What is the inverse function of $e^x +x$?

Question

As the natural $\log(x)$ function is the inverse of the exponential $e^x$ and $\log(x +1)$ is the inverse of $e^x - 1$, what is the inverse of $e^x + x$?

Answer 1

That inverse function cannot be expressed by the usual elementary functions, but Wolfram Alpha finds it to be $$ f^{-1}(y) = y - W(e^y) $$ where $W$ is Lambert's W function.

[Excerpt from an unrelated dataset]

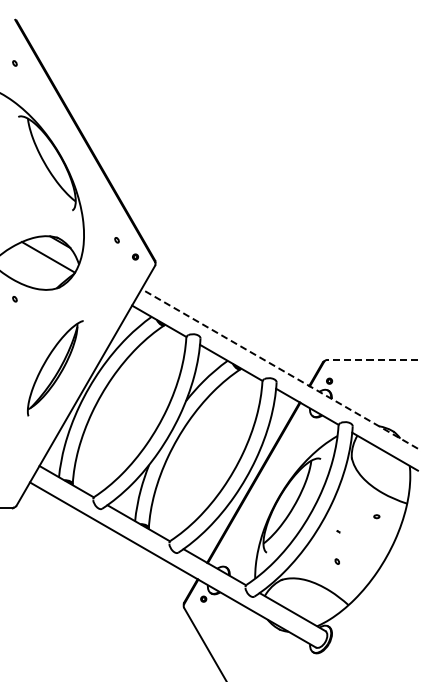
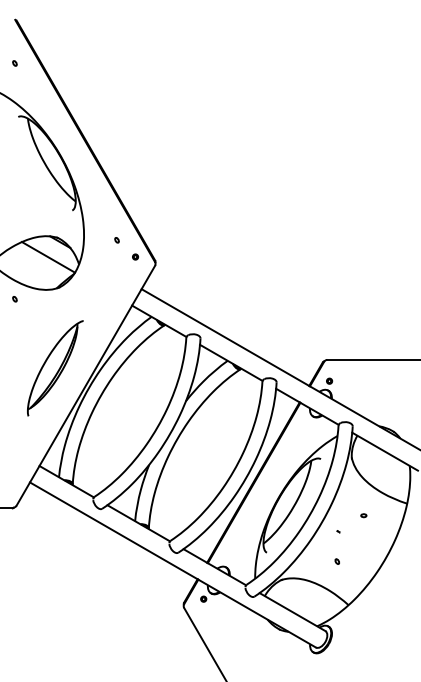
line at (373, 359): dashed -> solid
line at (280, 369): dashed -> solid
part at (376, 516) position: (376, 516) -> (363, 515)
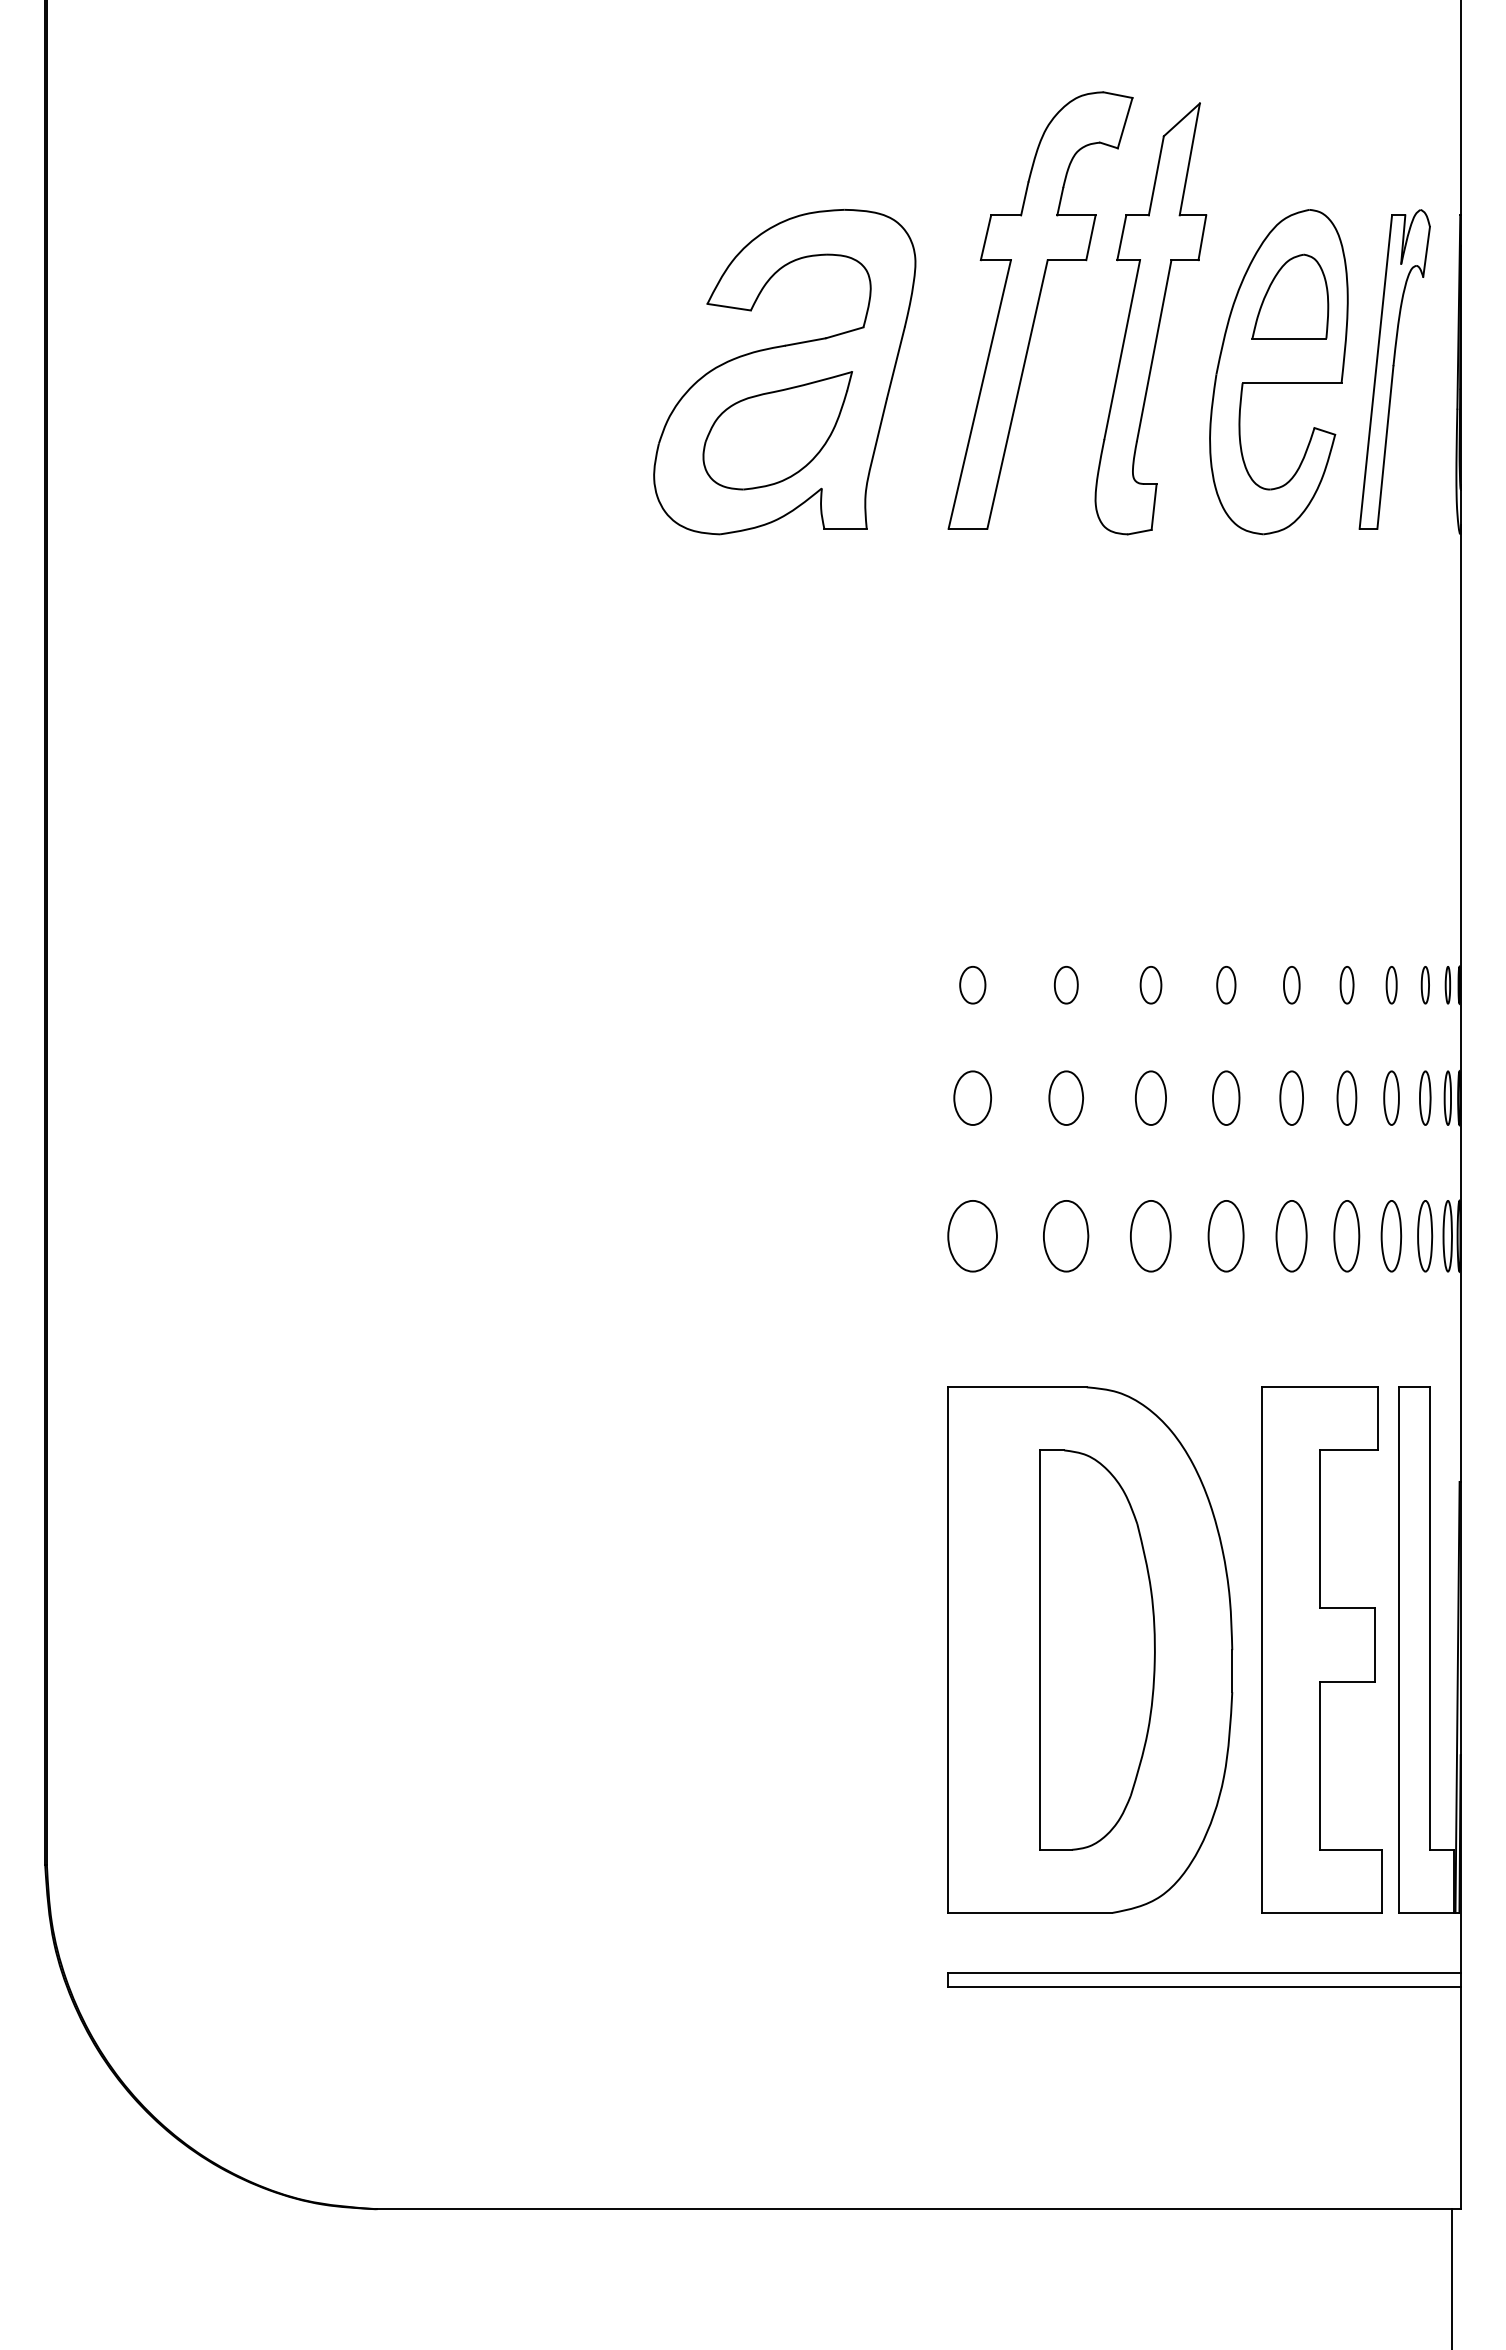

This at least gives it a name, but may not otherwise seem like much progress because the W function is itself defined as the inverse of $xe^x$. So in some sense all we have achieved is relate the solution to your problem to the solution of another similarly difficult problem ...

Answer 2

To supplement the answer posted by @HenningMakholm, I thought it would be instructive to derive the inverse function in terms of Lambert's W Function. To that end, we proceed.

First, we note that

$$y=x+e^x\implies e^x=y-x \tag 1$$

Then, multiplying both sides of $(1)$ by $e^{y-x}$ reveals

$$e^y=(y-x)e^{y-x} \tag 2$$

Using the definition of Lambert's W Function, $z=W(z)e^{W(z)}$, in $(2)$ indicates that $y-x=W(e^y)$, whereupon solving for $x$ yields

$$x=y-W(e^y)$$

Therefore, the inverse function of $f(x)=x+e^x$ is

$$\bbox[5px,border:2px solid #C0A000]{f^{-1}(x)=x-W(e^x)}$$

which agrees with the result reported by @HenningMakholm!

Answer 3

Adding to the previous answers, let $y=f(x)=e^x+x,\;x\in\mathbb{R}^+$. $$\begin{align*} f(x)&=y \\ e^x+x&=y \\ e^{e^x+x}&=e^y \\ e^xe^{e^x}&=e^y \\ e^x&=W(e^y) \\ x&=\log W(e^y) \\ f^{-1}(x)&=\log W(e^x)\end{align*}$$ One property of the Lambert W-function is that $\log W(z) =\log z-W(z)$ for positive $z$ in the principal real branch, which shows agreement with the other answers.

If you replace a constant with an arbitrary variable, you might be complicating things more than you think. $e^x+1$ is not difficult to invert, but $e^x+x$ (as we've seen) is a whole other story!